*Exercise*. Restate word for word the lines in the listing below, starting at the line containing "are not well" and ending at the line containing "evolution of model", both included; leave out the rest.

*Task material*.
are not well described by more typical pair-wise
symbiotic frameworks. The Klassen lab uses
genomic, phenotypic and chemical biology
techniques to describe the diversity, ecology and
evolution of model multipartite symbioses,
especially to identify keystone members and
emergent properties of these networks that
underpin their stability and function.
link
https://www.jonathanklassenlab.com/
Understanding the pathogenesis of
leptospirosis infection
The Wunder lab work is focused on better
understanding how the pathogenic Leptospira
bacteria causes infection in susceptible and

==

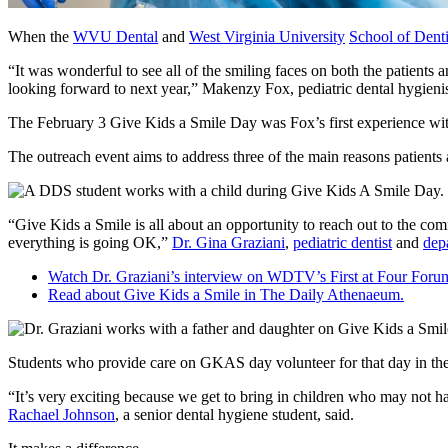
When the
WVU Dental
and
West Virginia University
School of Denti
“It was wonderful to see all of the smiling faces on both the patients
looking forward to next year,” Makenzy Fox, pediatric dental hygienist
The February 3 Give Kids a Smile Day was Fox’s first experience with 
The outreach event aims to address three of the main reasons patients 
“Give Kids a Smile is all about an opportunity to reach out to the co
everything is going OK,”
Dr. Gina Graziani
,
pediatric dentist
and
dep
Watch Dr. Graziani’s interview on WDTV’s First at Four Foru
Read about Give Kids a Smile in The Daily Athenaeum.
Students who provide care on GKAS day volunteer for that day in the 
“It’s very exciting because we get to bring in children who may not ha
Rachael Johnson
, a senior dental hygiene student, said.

*Exercise output*.
are not well described by more typical pair-wise
symbiotic frameworks. The Klassen lab uses
genomic, phenotypic and chemical biology
techniques to describe the diversity, ecology and
evolution of model multipartite symbioses,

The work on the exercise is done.